Michele Grant 1 month ago Member's comment

I think it will be a long time before we see pre-pandemic levels of foot traffic at retail stores. Just because people CAN go out, doesn't mean all will. Many will still be too afraid to shop anywhere but online.

Alpha Stockman 1 month ago Member's comment

Sounds like #DIllards wouldn't have done great even had we been spared the pandemic.

PennyWiser 1 month ago Author's comment

I reckon the department store industry was struggling from competition with online channels like Amazon as well as discount retailers. The pandemic just aggravated the situation to a grinding halt. It would, in a way, be quite helpful for the industry I believe. As the industry would be looking to make several changes, with #Macy's closing several non-profitable stores and so on.

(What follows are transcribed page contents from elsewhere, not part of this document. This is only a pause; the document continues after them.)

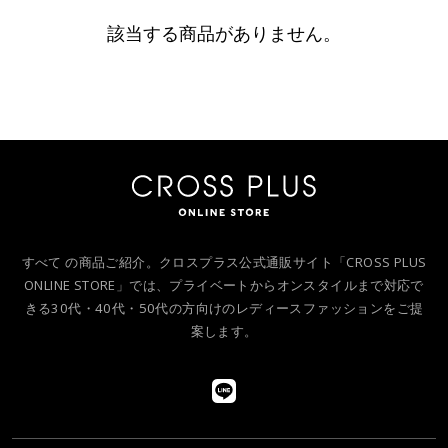
該当する商品がありません。
すべて の商品ご紹介。クロスプラス公式通販サイト「CROSS PLUS
ONLINE STORE」では、プライベートからオンスタイルまで対応で
きる30代・40代・50代の方向けのレディースファッションをご提
案します。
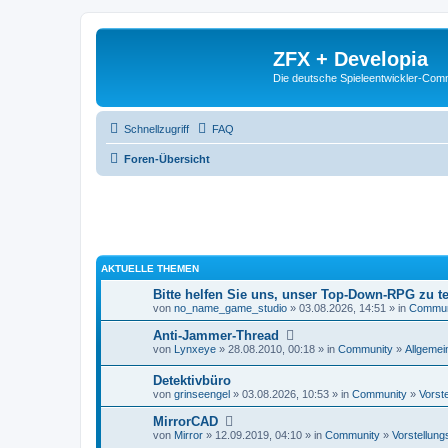
ZFX + Developia
Die deutsche Spieleentwickler-Comm
Schnellzugriff
FAQ
Foren-Übersicht
AKTUELLE THEMEN
Bitte helfen Sie uns, unser Top-Down-RPG zu te
von
no_name_game_studio
» 03.08.2026, 14:51 » in
Commun
Anti-Jammer-Thread
von
Lynxeye
» 28.08.2010, 00:18 » in
Community
»
Allgemei
Detektivbüro
von
grinseengel
» 03.08.2026, 10:53 » in
Community
»
Vorst
MirrorCAD
von
Mirror
» 12.09.2019, 04:10 » in
Community
»
Vorstellung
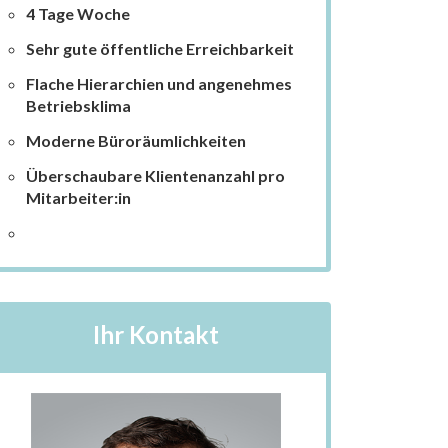
4 Tage Woche
Sehr gute öffentliche Erreichbarkeit
Flache Hierarchien und angenehmes
Betriebsklima
Moderne Büroräumlichkeiten
Überschaubare Klientenanzahl pro
Mitarbeiter:in
Ihr Kontakt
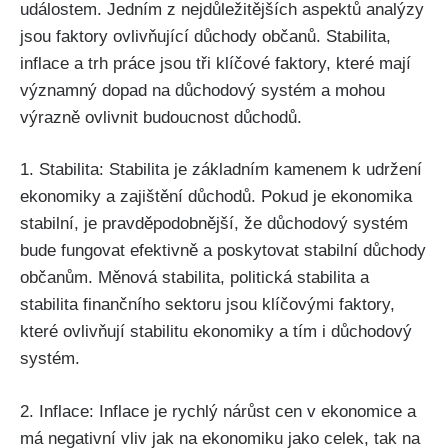
událostem. Jedním z nejdůležitějších aspektů analýzy
jsou faktory ovlivňující důchody občanů. Stabilita,
inflace a trh práce jsou tři klíčové faktory, které mají
významný dopad na důchodový systém a mohou
výrazně ovlivnit budoucnost důchodů.
1. Stabilita: Stabilita je základním kamenem k udržení
ekonomiky a zajištění důchodů. Pokud je ekonomika
stabilní, je pravděpodobnější, že důchodový systém
bude fungovat efektivně a poskytovat stabilní důchody
občanům. Měnová stabilita, politická stabilita a
stabilita finančního sektoru jsou klíčovými faktory,
které ovlivňují stabilitu ekonomiky a tím i důchodový
systém.
2. Inflace: Inflace je rychlý nárůst cen v ekonomice a
má negativní vliv jak na ekonomiku jako celek, tak na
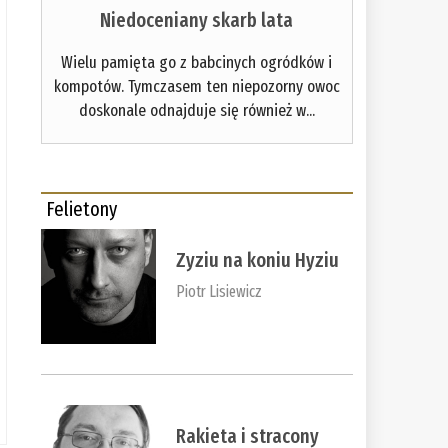
Niedoceniany skarb lata
Wielu pamięta go z babcinych ogródków i
kompotów. Tymczasem ten niepozorny owoc
doskonale odnajduje się również w...
Felietony
Zyziu na koniu Hyziu
Piotr Lisiewicz
Rakieta i stracony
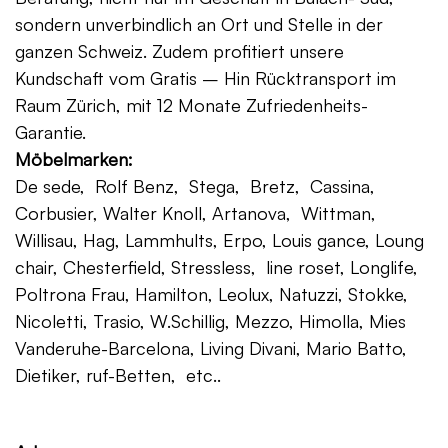
sondern unverbindlich an Ort und Stelle in der
ganzen Schweiz. Zudem profitiert unsere
Kundschaft vom Gratis – Hin Rücktransport im
Raum Zürich, mit 12 Monate Zufriedenheits-
Garantie.
Möbelmarken:
De sede, Rolf Benz, Stega, Bretz, Cassina,
Corbusier, Walter Knoll, Artanova, Wittman,
Willisau, Hag, Lammhults, Erpo, Louis gance, Loung
chair, Chesterfield, Stressless, line roset, Longlife,
Poltrona Frau, Hamilton, Leolux, Natuzzi, Stokke,
Nicoletti, Trasio, W.Schillig, Mezzo, Himolla, Mies
Vanderuhe-Barcelona, Living Divani, Mario Batto,
Dietiker, ruf-Betten, etc..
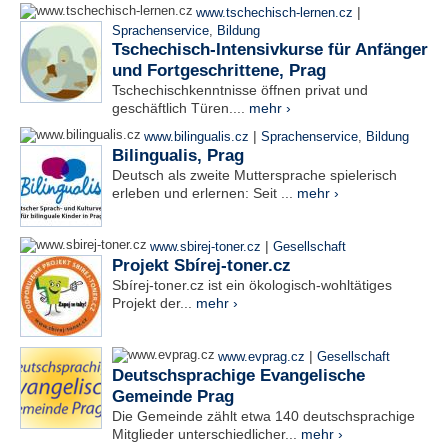
|
www.tschechisch-lernen.cz
Sprachenservice
,
Bildung
Tschechisch-Intensivkurse für Anfänger
und Fortgeschrittene, Prag
Tschechischkenntnisse öffnen privat und
geschäftlich Türen....
mehr ›
|
www.bilingualis.cz
Sprachenservice
,
Bildung
Bilingualis, Prag
Deutsch als zweite Muttersprache spielerisch
erleben und erlernen: Seit ...
mehr ›
|
www.sbirej-toner.cz
Gesellschaft
Projekt Sbírej-toner.cz
Sbírej-toner.cz ist ein ökologisch-wohltätiges
Projekt der...
mehr ›
|
www.evprag.cz
Gesellschaft
Deutschsprachige Evangelische
Gemeinde Prag
Die Gemeinde zählt etwa 140 deutschsprachige
Mitglieder unterschiedlicher...
mehr ›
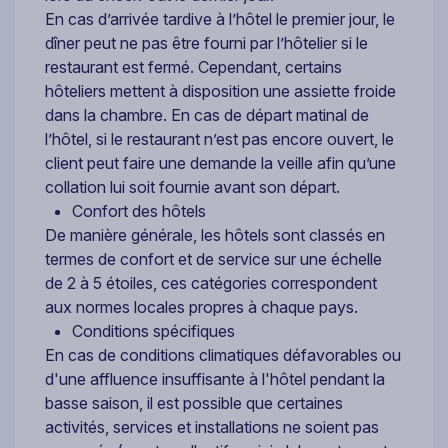
En cas d’arrivée tardive à l’hôtel le premier jour, le
dîner peut ne pas être fourni par l’hôtelier si le
restaurant est fermé. Cependant, certains
hôteliers mettent à disposition une assiette froide
dans la chambre. En cas de départ matinal de
l’hôtel, si le restaurant n’est pas encore ouvert, le
client peut faire une demande la veille afin qu’une
collation lui soit fournie avant son départ.
Confort des hôtels
De manière générale, les hôtels sont classés en
termes de confort et de service sur une échelle
de 2 à 5 étoiles, ces catégories correspondent
aux normes locales propres à chaque pays.
Conditions spécifiques
En cas de conditions climatiques défavorables ou
d'une affluence insuffisante à l'hôtel pendant la
basse saison, il est possible que certaines
activités, services et installations ne soient pas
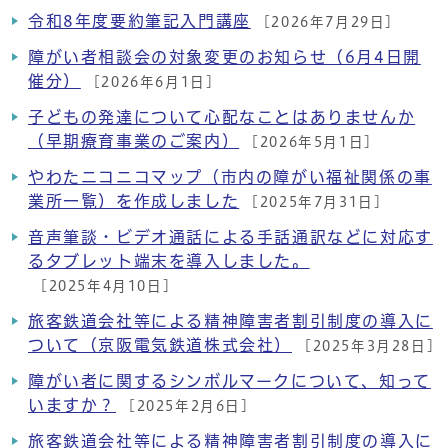
令和8年度要約筆記入門講座
[2026年7月29日]
障がい者相談会の対象変更のお知らせ（6月4日開
催分）
[2026年6月1日]
子どもの発達について心配なことはありませんか
（早期療育事業のご案内）
[2026年5月1日]
やわたニコニコマップ（市内の障がい福祉関係の事
業所一覧）を作成しました
[2025年7月31日]
音声筆談・ビデオ通話による手話通訳などに対応す
るタブレット端末を導入しました。
[2025年4月10日]
旅客鉄道会社等による精神障害者割引制度の導入に
ついて（京阪電気鉄道株式会社）
[2025年3月28日]
障がい者に関するシンボルマークについて、知って
いますか？
[2025年2月6日]
旅客鉄道会社等による精神障害者割引制度の導入に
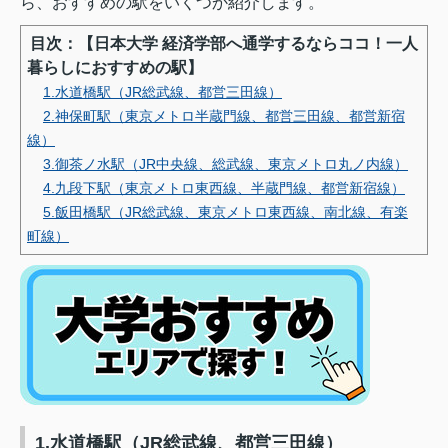
ら、おすすめの駅をいくつか紹介します。
目次：【日本大学 経済学部へ通学するならココ！一人
暮らしにおすすめの駅】
1.水道橋駅（JR総武線、都営三田線）
2.神保町駅（東京メトロ半蔵門線、都営三田線、都営新宿
線）
3.御茶ノ水駅（JR中央線、総武線、東京メトロ丸ノ内線）
4.九段下駅（東京メトロ東西線、半蔵門線、都営新宿線）
5.飯田橋駅（JR総武線、東京メトロ東西線、南北線、有楽
町線）
1.水道橋駅（JR総武線、都営三田線）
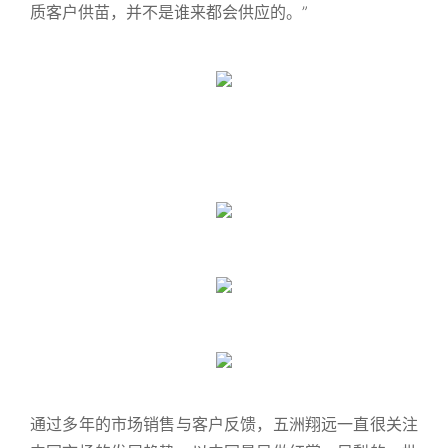
质客户供苗，并不是谁来都会供应的。”
通过多年的市场销售与客户反馈，五洲翔远一直很关注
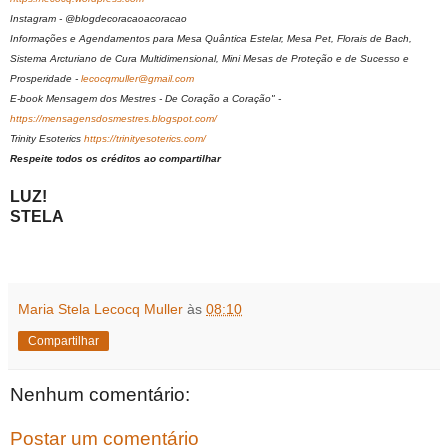
Instagram - @blogdecoracaoacoracao
Informações e Agendamentos para Mesa Quântica Estelar, Mesa Pet, Florais de Bach,
Sistema Arcturiano de Cura Multidimensional, Mini Mesas de Proteção e de Sucesso e
Prosperidade -
lecocqmuller@gmail.com
E-book Mensagem dos Mestres - De Coração a Coração" -
https://mensagensdosmestres.blogspot.com/
Trinity Esoterics
https://trinityesoterics.com/
Respeite todos os créditos ao compartilhar
LUZ!
STELA
Maria Stela Lecocq Muller
às
08:10
Compartilhar
Nenhum comentário:
Postar um comentário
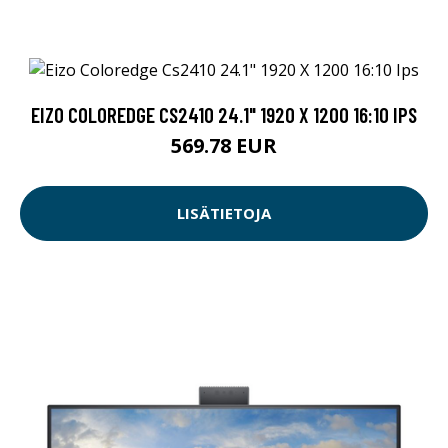
EIZO COLOREDGE CS2410 24.1" 1920 X 1200 16:10 IPS
569.78 EUR
LISÄTIETOJA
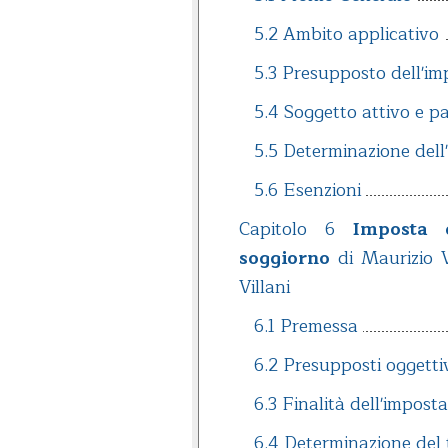
5.2 Ambito applicativo
5.3 Presupposto dell'im
5.4 Soggetto attivo e p
5.5 Determinazione dell
5.6 Esenzioni
Capitolo 6
Imposta 
soggiorno
di Maurizio V
Villani
6.1 Premessa
6.2 Presupposti oggettiv
6.3 Finalità dell'imposta
6.4 Determinazione del 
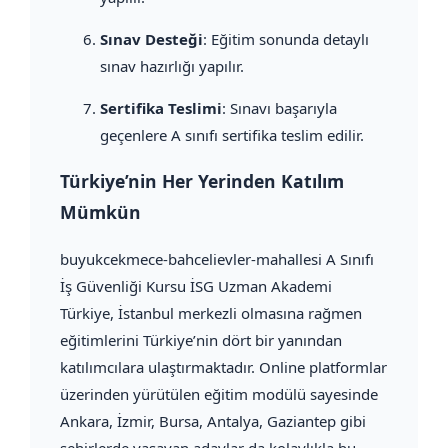
Sınav Desteği
: Eğitim sonunda detaylı
sınav hazırlığı yapılır.
Sertifika Teslimi
: Sınavı başarıyla
geçenlere A sınıfı sertifika teslim edilir.
Türkiye’nin Her Yerinden Katılım
Mümkün
buyukcekmece-bahcelievler-mahallesi A Sınıfı
İş Güvenliği Kursu İSG Uzman Akademi
Türkiye, İstanbul merkezli olmasına rağmen
eğitimlerini Türkiye’nin dört bir yanından
katılımcılara ulaştırmaktadır. Online platformlar
üzerinden yürütülen eğitim modülü sayesinde
Ankara, İzmir, Bursa, Antalya, Gaziantep gibi
şehirlerde yaşayan adaylar da kolaylıkla bu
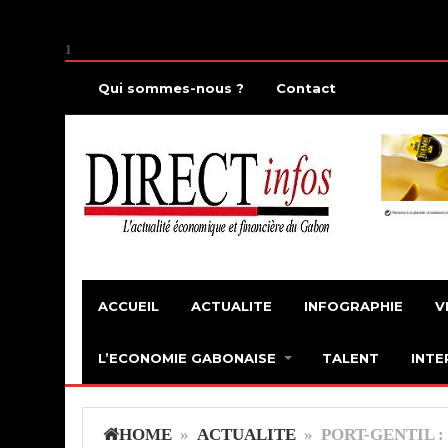
1
Qui sommes-nous ?
Contact
ACCUEIL
ACTUALITE
INFOGRAPHIE
V
L’ECONOMIE GABONAISE
TALENT
INTE
HOME
»
ACTUALITE
» PORT-GENTIL :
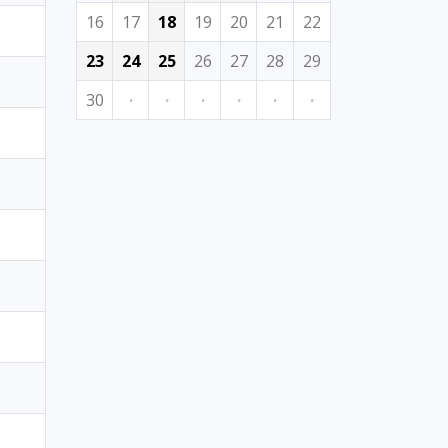
16
17
18
19
20
21
22
23
24
25
26
27
28
29
30
·
·
·
·
·
·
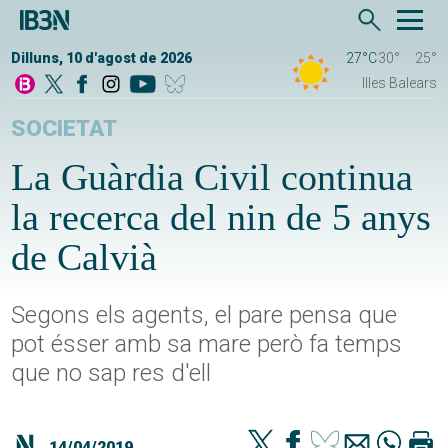
Dilluns, 10 d'agost de 2026
27°C
30°
25°
Illes Balears
SOCIETAT
La Guàrdia Civil continua
la recerca del nin de 5 anys
de Calvià
Segons els agents, el pare pensa que
pot ésser amb sa mare però fa temps
que no sap res d'ell
14/04/2019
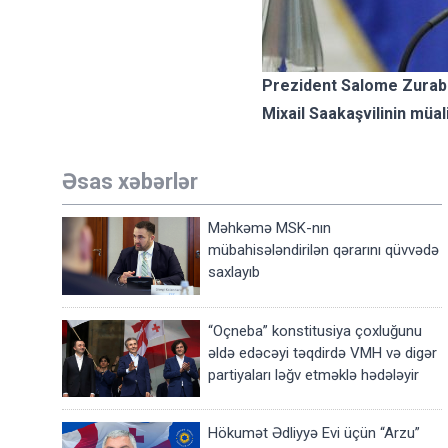
Prezident Salome Zurabiş
Mixail Saakaşvilinin müal
Əsas xəbərlər
Məhkəmə MSK-nın
mübahisələndirilən qərarını qüvvədə
saxlayıb
“Oçneba” konstitusiya çoxluğunu
əldə edəcəyi təqdirdə VMH və digər
partiyaları ləğv etməklə hədələyir
Hökumət Ədliyyə Evi üçün “Arzu”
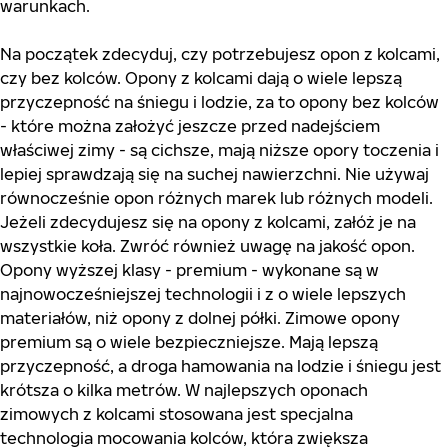
warunkach.
Na początek zdecyduj, czy potrzebujesz opon z kolcami,
czy bez kolców. Opony z kolcami dają o wiele lepszą
przyczepność na śniegu i lodzie, za to opony bez kolców
- które można założyć jeszcze przed nadejściem
właściwej zimy - są cichsze, mają niższe opory toczenia i
lepiej sprawdzają się na suchej nawierzchni. Nie używaj
równocześnie opon różnych marek lub różnych modeli.
Jeżeli zdecydujesz się na opony z kolcami, załóż je na
wszystkie koła. Zwróć również uwagę na jakość opon.
Opony wyższej klasy - premium - wykonane są w
najnowocześniejszej technologii i z o wiele lepszych
materiałów, niż opony z dolnej półki. Zimowe opony
premium są o wiele bezpieczniejsze. Mają lepszą
przyczepność, a droga hamowania na lodzie i śniegu jest
krótsza o kilka metrów. W najlepszych oponach
zimowych z kolcami stosowana jest specjalna
technologia mocowania kolców, która zwiększa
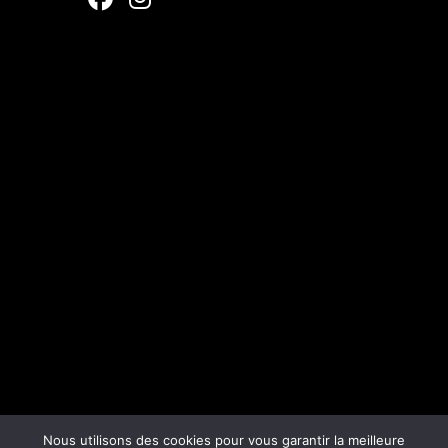
Nous utilisons des cookies pour vous garantir la meilleure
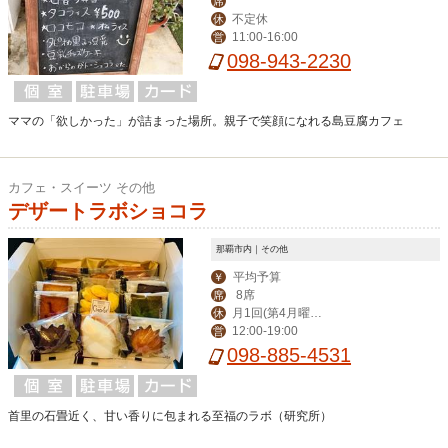
席
不定休
休
11:00-16:00
営
098-943-2230
ママの「欲しかった」が詰まった場所。親子で笑顔になれる島豆腐カフェ
カフェ・スイーツ その他
デザートラボショコラ
那覇市内｜その他
平均予算
￥
8席
席
月1回(第4月曜
休
12:00-19:00
営
日)
098-885-4531
首里の石畳近く、甘い香りに包まれる至福のラボ（研究所）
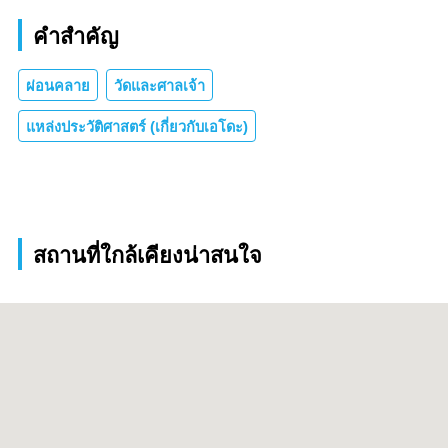
คำสำคัญ
ผ่อนคลาย
วัดและศาลเจ้า
แหล่งประวัติศาสตร์ (เกี่ยวกับเอโดะ)
สถานที่ใกล้เคียงน่าสนใจ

Angry Old Lady 1 month ago Member's comment

Wait a minute, you think the pandemic was good for the retail industry? #Macy's ($M) can close non-profitable stores when there's no pandemic going on.

PennyWiser 1 month ago Author's comment

That was not the context out of it. The pandemic has brought the world on their heels as well as the department stores who has been one of the hardest hit and the pandemic has claimed several casualties in terms of JC Penney and J Crew. I believe a somewhat silver lining every crisis gives is an opportunity to structurally change and just think the ones that will come out of the storm would be much leaner and hopefully more fitter to compete in the space. But that goes without saying that it has wreaked absolute havoc on the people, economy and the department store industry in general.